Deformation and failure of curved colloidal crystal shells.

Designing and controlling particle self-assembly into robust and reliable high-performance smart materials often involves crystalline ordering in curved spaces. Examples include carbon allotropes like graphene, synthetic materials such as colloidosomes, or biological systems like lipid membranes, solid domains on vesicles, or viral capsids. Despite the relevance of these structures, the irreversible deformation and failure of curved crystals is still mostly unexplored. Here, we report simulation results of the mechanical deformation of colloidal crystalline shells that illustrate the subtle role played by geometrically necessary topological defects in controlling plastic yielding and failure. We observe plastic deformation attributable to the migration and reorientation of grain boundary scars, a collective process assisted by the intermittent proliferation of disclination pairs or abrupt structural failure induced by crack nucleating at defects. Our results provide general guiding principles to optimize the structural and mechanical stability of curved colloidal crystals.

Excitation Spectra in Crystal Plasticity.
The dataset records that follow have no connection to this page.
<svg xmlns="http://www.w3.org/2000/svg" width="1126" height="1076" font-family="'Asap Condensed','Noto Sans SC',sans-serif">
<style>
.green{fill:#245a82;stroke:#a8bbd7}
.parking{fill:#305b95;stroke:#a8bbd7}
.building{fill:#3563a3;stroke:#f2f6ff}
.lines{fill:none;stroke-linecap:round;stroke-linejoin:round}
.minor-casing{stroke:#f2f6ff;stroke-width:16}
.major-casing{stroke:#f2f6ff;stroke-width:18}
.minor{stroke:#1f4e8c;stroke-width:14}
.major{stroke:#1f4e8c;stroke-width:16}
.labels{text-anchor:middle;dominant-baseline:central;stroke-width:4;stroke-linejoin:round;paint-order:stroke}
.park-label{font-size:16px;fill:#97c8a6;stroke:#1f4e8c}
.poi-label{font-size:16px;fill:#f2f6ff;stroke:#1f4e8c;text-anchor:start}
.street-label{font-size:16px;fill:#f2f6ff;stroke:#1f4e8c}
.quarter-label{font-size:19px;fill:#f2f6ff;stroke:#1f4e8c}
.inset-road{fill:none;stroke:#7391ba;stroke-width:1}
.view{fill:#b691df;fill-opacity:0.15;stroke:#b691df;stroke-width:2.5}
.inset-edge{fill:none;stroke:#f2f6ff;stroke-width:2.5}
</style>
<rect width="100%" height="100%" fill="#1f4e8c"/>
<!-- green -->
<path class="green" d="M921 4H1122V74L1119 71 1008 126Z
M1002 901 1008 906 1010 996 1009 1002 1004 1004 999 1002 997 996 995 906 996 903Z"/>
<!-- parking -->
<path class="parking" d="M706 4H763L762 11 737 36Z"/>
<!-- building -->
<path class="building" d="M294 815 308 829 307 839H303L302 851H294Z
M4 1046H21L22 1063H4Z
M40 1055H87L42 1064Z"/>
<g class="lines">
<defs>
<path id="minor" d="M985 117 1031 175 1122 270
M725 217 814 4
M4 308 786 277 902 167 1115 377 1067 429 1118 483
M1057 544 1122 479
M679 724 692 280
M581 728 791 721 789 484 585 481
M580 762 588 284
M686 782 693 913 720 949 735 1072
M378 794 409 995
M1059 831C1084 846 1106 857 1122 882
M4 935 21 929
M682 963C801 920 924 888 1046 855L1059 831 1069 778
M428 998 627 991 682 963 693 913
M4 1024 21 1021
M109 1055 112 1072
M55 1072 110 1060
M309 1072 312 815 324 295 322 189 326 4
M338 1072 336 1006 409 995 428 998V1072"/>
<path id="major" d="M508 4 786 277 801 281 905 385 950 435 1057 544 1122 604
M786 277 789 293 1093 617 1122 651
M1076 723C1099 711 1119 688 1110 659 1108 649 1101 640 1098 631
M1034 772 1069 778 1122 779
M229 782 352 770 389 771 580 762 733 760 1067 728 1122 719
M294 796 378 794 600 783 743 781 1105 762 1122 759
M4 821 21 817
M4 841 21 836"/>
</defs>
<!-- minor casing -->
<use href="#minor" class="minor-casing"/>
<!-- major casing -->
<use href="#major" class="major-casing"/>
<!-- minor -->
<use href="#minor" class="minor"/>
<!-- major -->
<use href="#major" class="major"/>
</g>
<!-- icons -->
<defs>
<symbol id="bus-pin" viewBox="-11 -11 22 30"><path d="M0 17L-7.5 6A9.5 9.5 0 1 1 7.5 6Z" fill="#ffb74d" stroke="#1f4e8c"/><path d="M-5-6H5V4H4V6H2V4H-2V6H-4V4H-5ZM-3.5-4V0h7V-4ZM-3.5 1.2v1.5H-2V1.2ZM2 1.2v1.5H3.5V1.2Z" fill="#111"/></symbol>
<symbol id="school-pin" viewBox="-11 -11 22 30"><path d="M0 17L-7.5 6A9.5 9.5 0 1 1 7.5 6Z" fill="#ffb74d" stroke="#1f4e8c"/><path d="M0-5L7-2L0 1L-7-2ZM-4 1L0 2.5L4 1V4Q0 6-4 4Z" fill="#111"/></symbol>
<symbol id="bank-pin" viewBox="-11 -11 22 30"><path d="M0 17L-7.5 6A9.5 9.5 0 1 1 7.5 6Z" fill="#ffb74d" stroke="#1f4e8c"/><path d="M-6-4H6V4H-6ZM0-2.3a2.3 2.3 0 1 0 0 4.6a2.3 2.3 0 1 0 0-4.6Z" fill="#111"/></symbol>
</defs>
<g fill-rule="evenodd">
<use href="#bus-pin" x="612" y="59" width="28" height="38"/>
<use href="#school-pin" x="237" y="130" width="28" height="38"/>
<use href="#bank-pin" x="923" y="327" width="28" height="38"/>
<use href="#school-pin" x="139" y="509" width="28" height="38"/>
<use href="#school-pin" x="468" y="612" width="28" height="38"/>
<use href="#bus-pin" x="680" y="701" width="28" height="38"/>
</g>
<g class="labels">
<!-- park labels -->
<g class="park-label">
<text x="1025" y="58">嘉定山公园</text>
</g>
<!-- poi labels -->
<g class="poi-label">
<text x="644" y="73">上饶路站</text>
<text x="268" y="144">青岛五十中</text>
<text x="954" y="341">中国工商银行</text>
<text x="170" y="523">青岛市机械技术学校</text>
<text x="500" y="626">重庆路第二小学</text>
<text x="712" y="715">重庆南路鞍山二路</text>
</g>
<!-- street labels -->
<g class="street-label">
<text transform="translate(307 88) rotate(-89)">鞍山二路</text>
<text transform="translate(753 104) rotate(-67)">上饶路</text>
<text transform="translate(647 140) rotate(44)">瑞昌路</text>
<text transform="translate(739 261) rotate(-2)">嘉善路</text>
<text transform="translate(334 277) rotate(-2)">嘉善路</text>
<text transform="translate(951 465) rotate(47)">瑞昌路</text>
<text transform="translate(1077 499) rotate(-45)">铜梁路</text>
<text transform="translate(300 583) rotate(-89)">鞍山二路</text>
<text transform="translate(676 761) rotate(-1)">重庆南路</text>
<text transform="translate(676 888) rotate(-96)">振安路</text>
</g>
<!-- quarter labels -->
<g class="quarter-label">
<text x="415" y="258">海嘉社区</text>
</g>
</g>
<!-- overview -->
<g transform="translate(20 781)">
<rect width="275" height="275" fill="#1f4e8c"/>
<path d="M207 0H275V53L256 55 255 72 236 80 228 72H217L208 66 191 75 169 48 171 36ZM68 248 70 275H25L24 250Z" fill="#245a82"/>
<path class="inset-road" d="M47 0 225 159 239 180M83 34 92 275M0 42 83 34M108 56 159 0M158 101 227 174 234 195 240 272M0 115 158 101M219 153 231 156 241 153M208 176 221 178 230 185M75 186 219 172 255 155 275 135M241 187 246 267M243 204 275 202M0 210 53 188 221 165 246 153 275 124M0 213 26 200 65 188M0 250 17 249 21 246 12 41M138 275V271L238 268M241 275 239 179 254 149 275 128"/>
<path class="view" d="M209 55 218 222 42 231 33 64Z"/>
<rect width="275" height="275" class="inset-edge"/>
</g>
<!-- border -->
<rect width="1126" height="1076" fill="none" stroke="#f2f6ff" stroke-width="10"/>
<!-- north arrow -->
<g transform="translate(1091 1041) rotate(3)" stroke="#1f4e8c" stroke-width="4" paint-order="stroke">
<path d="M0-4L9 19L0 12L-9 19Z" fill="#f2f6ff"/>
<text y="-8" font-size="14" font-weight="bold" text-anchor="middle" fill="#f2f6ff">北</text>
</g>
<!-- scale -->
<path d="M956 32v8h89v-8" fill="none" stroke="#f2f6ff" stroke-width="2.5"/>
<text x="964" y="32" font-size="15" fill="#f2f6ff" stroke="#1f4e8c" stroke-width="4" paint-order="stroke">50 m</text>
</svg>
Plastically deforming crystals exhibit scale-free fluctuations that are similar to those observed in driven disordered elastic systems close to depinning, but the nature of the yielding critical point is still debated. Here, we study the marginal stability of ensembles of dislocations and compute their excitation spectrum in two and three dimensions. Our results show the presence of a singularity in the distribution of excitation stresses, i.e., the stress needed to make a localized region unstable, that is remarkably similar to the one measured in amorphous plasticity and spin glasses. These results allow us to understand recent observations of extended criticality in bursty crystal plasticity and explain how they originate from the presence of a pseudogap in the excitation spectrum.
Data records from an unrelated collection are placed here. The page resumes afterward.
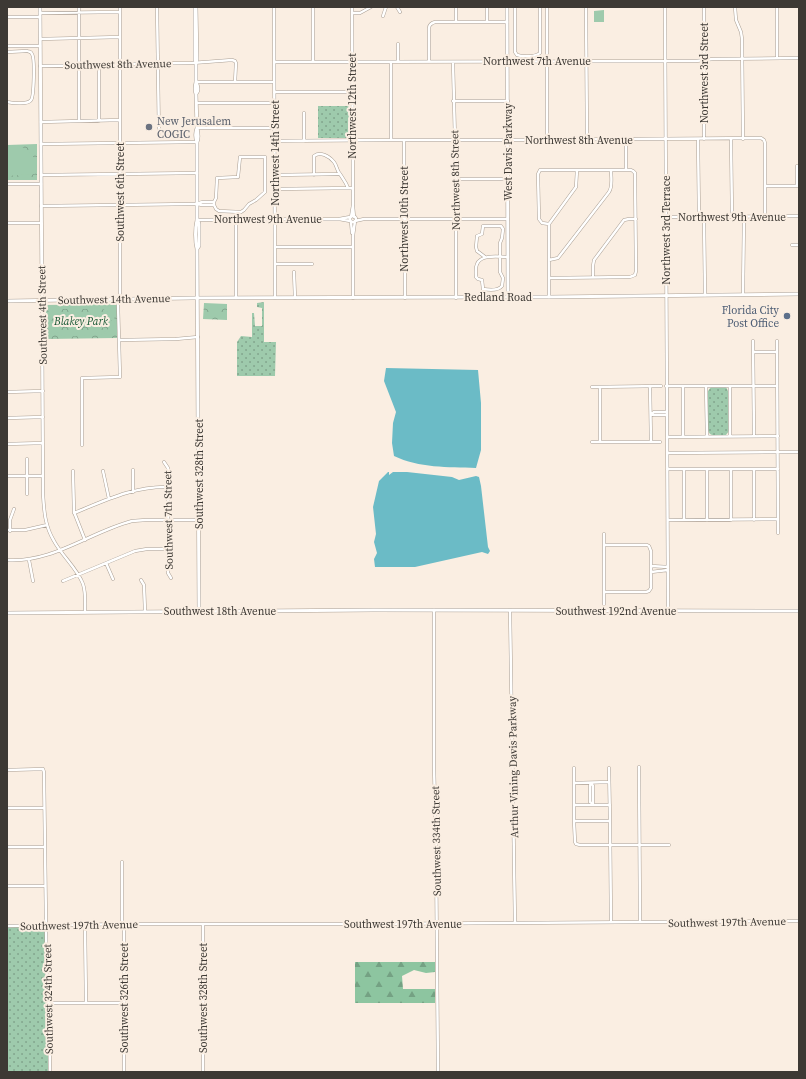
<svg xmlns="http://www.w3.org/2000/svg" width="806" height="1079" font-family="'Source Serif 4',serif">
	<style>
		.grass { fill: url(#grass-dots) }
		.forest { fill: url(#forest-firs) }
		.park { fill: url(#park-crowns) }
		.pitch { fill: #9ecaac; fill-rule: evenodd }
		.water { fill: #6bbbc6 }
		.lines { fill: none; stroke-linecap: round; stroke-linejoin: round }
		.minor-casing { stroke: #aa9f94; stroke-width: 3.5 }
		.tertiary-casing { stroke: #aa9f94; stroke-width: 4 }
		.minor { stroke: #fff; stroke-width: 2.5 }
		.tertiary { stroke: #fff; stroke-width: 3 }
		.worship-dot { fill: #6b7280; stroke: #faeee2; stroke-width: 1.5 }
		.service-dot { fill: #5c6f8a; stroke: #faeee2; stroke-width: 1.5 }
		.labels { text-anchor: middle; stroke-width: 4; stroke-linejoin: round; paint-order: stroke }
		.street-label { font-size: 11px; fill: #3d3934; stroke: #faeee2 }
		.worship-label { font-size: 11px; fill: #5b616d; stroke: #faeee2; text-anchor: start }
		.service-label { font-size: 11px; fill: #4e5e75; stroke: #faeee2; text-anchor: end }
		.park-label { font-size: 11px; font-style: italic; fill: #185935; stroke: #faeee2 }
	</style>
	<defs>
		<pattern id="grass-dots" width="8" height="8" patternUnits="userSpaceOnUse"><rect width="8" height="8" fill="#9ecaac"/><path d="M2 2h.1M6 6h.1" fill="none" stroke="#82a58d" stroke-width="1.8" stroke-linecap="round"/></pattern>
		<pattern id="forest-firs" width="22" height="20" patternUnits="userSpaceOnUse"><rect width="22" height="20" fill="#8dc5a0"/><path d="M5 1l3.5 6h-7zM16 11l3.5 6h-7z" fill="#74a183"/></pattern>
		<pattern id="park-crowns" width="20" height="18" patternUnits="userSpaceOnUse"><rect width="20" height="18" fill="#9ecaac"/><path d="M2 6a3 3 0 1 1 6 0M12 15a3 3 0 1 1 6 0" fill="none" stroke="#82a58d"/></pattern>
	</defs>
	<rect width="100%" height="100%" fill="#faeee2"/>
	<path class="grass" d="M318,106H349L350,138H318Z
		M264,302V342H276L275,376H237V342L241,336L252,337V313H254L255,326H262V308L257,307V303Z
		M711,387H726L728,391L729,431L726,435H712L710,434L708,431V391Z
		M43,926L45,931L46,1001L48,1010V1072H7V927Z"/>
	<path class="forest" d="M355,962H435V972L426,973L414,970L402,976L403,989H435V1003H355Z"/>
	<path class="park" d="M37,144V180H7V145Z
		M204,303L227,304V320L203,319Z
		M117,304V338L46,339L45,305Z"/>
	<path class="pitch" d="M604,10V22H594V11Z
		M16,145C29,148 40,159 35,174L7,176V146Z
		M112,306V308L109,309C119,319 116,332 101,335C91,335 66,338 57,335C52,333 48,329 48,324C47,318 49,313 53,310L50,309V307ZM60,309H103L109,313L112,319L111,326L106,331L101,333H59C47,328 47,314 60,309Z"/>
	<path class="water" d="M386,368L478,370L481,403V450L476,468C448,467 419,468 394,456L392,443L393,423L396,412L384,381Z
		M388,472H389V475L393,472H407L452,477L459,480L476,476L479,477L481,486L488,547L490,551L488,554L482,552L415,567H375L374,559L377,553L374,542L376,534L373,507L379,481Z"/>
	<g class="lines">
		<g class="minor-casing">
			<path id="minor" d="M79,7V121
				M157,7L159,137
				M274,7L275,298
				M313,7V62
				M397,7L400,12
				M456,7V22
				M487,7V22
				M515,7V52L517,55C523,57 535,57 540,53V7
				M547,7V140
				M586,7L587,140
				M665,7L668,611
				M704,7V139
				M735,7L736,20L741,32L742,39L743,139
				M40,13L119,12
				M352,13H360L371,7
				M383,16L386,7
				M7,17H40
				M40,39L120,37
				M398,44V62
				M7,46H40
				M7,52L27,51C29,52 31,51 32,54C35,58 34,97 31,100C28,105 12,103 7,102
				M777,58V7
				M274,62L665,61H696L713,59L799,58
				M391,62V140
				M429,62V28C429,24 432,23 435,22H507
				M453,62L456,179V298
				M40,66L117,65L120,64L192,63L232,60L235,61L236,63L235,82
				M99,66V121
				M196,82H274
				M274,92H352
				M453,101H508
				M197,103H274
				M304,113V141
				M41,122L120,120
				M197,128H275
				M626,139V170
				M698,139L699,217
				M731,139L732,217
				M404,140L405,298
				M275,141L391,140H503L761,138L764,140L765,143V217
				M41,144L197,142
				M240,157H265V192L256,200L249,204L244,210L241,212L219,211L216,209L214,205V202L216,198L217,178L238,177Z
				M797,166V186
				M41,175L197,173
				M275,175L339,174
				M314,175V156C320,151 329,156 334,162C337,166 337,171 340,174C343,179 346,182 348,188
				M456,179H508
				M7,184H41
				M765,186H799
				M275,189L353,188
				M197,204L202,205H214
				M41,206L192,204H197L202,202H214
				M353,206L354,217
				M350 219a3 3 0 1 1 6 0a3 3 0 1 1-6 0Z
				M351,217L353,205L352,7
				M666,217L799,216
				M704,217L705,295
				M339,219L350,217
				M197,220L339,219L350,221
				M236,220V298
				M355,221L364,219H508
				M351,222L352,233
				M7,223H41
				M549,224L542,223L539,219L538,174L540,170H631L633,171L635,173L636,271L635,275L630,277L549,278
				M792,245H799
				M275,247H353
				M485,257L477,251L476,247L477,236L482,234L483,226H501L503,229L502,238L500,243V272L503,278L502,286C498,291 489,290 483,289L482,280L478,279L476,277C476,273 475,268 477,264C481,254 499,257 508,257
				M549,260L558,258L609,192C613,186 611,177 611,170
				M275,264H312
				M294,272L295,298
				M593,277V266L594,260L624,220L629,219H636
				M743,295L744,217
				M549,297V224L576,187L577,170
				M353,298V236L355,221
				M42,300L43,494C44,511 45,526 54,541C62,556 77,568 83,584C86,593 85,602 85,612
				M120,340L176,339L198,337
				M753,341L754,436
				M777,341L778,533
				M753,352H777
				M650,386L651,442
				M666,386H777
				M683,386V437
				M706,386L707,436
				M730,386V436
				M592,387L661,386
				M600,387V441
				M7,392L43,391
				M667,415H654L651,414L654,412H667
				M7,418L43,417
				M667,437L778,436
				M592,442H660
				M7,444L43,443
				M82,445V378L120,377L118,303L120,295V7
				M667,453L799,452
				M27,459V494
				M164,462L168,468V573L171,578
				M667,469H778
				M684,469V520
				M707,469V520
				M731,469V520
				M754,469V520
				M133,470V492
				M73,471L74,512L85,540
				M103,471L109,499
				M7,476H43
				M74,513C104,501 134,486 168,487
				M668,520L778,519
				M7,530H25L47,525
				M10,531V520L14,509
				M7,560C53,563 90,532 132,521L146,520H199
				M29,560L33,581
				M106,563L113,579
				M651,566L668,567
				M651,572L668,570
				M141,580L144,585L145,611
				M63,581L135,551L147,549H168
				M604,592H646L649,591L651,588V551L649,546L647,545H604
				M604,604V534
				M434,610V766L436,846L438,1072
				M510,610L515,923
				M639,767L640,922
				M574,768V821H610L609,768
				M7,770L43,769L44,772L45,847
				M574,783L609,782
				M592,784L590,785V802L592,803V805
				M592,784L593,786V803H592
				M574,805H610
				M7,808H44
				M574,821L575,842L576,844L580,845H669
				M610,821L611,922
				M7,847H45L47,997L49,1007L50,1072
				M122,862V920L124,928V1072
				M7,886H45
				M203,924V1072
				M85,925L86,1003
				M7,926L128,924H359L799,921
				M48,1003H124"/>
		</g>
		<g class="tertiary-casing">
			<path id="tertiary" d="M40,7L42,300
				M195,7V60L196,62V82C195,86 195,91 196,94L197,128C195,133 195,137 197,142
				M507,7L508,297
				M196,62L197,60L196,7
				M196,82C198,86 199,91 196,94
				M197,128C198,132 199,138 197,142V220C195,228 195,241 197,249L199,611
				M197,249L199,246V224L198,221
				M7,301L192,298L549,297L799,294
				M7,613L373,610L799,611"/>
		</g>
		<use href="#minor" class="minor"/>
		<use href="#tertiary" class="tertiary"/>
	</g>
	<circle class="worship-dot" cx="149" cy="127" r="4"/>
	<circle class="service-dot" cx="787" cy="316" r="4"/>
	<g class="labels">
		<g class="street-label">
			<text x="537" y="65">Northwest 7th Avenue</text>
			<text transform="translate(118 64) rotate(-1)" y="4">Southwest 8th Avenue</text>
			<text transform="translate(704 73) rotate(-90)" y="4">Northwest 3rd Street</text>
			<text transform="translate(352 106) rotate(-90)" y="4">Northwest 12th Street</text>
			<text x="579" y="144">Northwest 8th Avenue</text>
			<text transform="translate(508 152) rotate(-90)" y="4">West Davis Parkway</text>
			<text transform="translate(275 153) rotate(-90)" y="4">Northwest 14th Street</text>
			<text transform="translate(455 180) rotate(-91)" y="4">Northwest 8th Street</text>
			<text transform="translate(120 192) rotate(-90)" y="4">Southwest 6th Street</text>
			<text x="732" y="221">Northwest 9th Avenue</text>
			<text x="268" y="223">Northwest 9th Avenue</text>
			<text transform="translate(404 219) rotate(-90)" y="4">Northwest 10th Street</text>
			<text transform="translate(666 230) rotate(-90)" y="4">Northwest 3rd Terrace</text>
			<text x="498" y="301">Redland Road</text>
			<text transform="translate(114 299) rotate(-1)" y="4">Southwest 14th Avenue</text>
			<text transform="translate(42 315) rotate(-91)" y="4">Southwest 4th Street</text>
			<text transform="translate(199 474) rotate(-90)" y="4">Southwest 328th Street</text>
			<text transform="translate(168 520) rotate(-91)" y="4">Southwest 7th Street</text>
			<text x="220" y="615">Southwest 18th Avenue</text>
			<text x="616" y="615">Southwest 192nd Avenue</text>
			<text transform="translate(513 767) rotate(-91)" y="4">Arthur Vining Davis Parkway</text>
			<text transform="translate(436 841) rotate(-91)" y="4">Southwest 334th Street</text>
			<text transform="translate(727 922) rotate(-1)" y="4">Southwest 197th Avenue</text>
			<text x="403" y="928">Southwest 197th Avenue</text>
			<text transform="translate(79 925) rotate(-1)" y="4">Southwest 197th Avenue</text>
			<text transform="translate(124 998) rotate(-90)" y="4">Southwest 326th Street</text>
			<text transform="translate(203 998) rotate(-90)" y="4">Southwest 328th Street</text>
			<text transform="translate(48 999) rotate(-91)" y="4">Southwest 324th Street</text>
		</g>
		<g class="worship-label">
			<text x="157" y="125">New Jerusalem<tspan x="157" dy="13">COGIC</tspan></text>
		</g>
		<g class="service-label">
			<text x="779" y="314">Florida City<tspan x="779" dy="13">Post Office</tspan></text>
		</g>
		<g class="park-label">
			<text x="81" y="325">Blakey Park</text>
		</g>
	</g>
	<rect width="806" height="1079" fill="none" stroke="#3d3934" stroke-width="16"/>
</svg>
Direct Observation of Percolation in the Yielding Transition of Colloidal Glasses.

When strained beyond the linear regime, soft colloidal glasses yield to steady-state plastic flow in a way that is similar to the deformation of conventional amorphous solids. Because of the much larger size of the colloidal particles with respect to the atoms comprising an amorphous solid, colloidal glasses allow us to obtain microscopic insight into the nature of the yielding transition, as we illustrate here combining experiments, atomistic simulations, and mesoscopic modeling. Our results unanimously show growing clusters of nonaffine deformation percolating at yielding. In agreement with percolation theory, the spanning cluster is fractal with a fractal dimension d_{f}≃2, and the correlation length diverges upon approaching the critical yield strain. These results indicate that percolation of highly nonaffine particles is the hallmark of the yielding transition in disordered glassy systems.

Modeling mechanical control of spindle orientation of intestinal crypt stem cells.

Tissue development requires a control over the sequence of symmetric and asymmetric stem cell divisions to obtain the specific numbers of differentiated cells populating the tissue and stem cells residing in the niche. A good experimental model to study this process is the mouse intestinal crypt development, where it has been shown that stem cells follow an optimal strategy in which asymmetric division occurs only after all symmetric divisions have taken place to reach a fixed number of cells in the niche in the shortest time. Here we introduce a model of stem cell division that is able to explain the experimentally observed stem cell population dynamics by the effect of mechanical forces acting on the spindle. We also observe that the mechanically induced strategy for development is sub-optimal and crucially depends on the stiffness of the spindle. These findings highlight the crucial importance of mechanical forces for the development and maintenance of the intestinal crypt.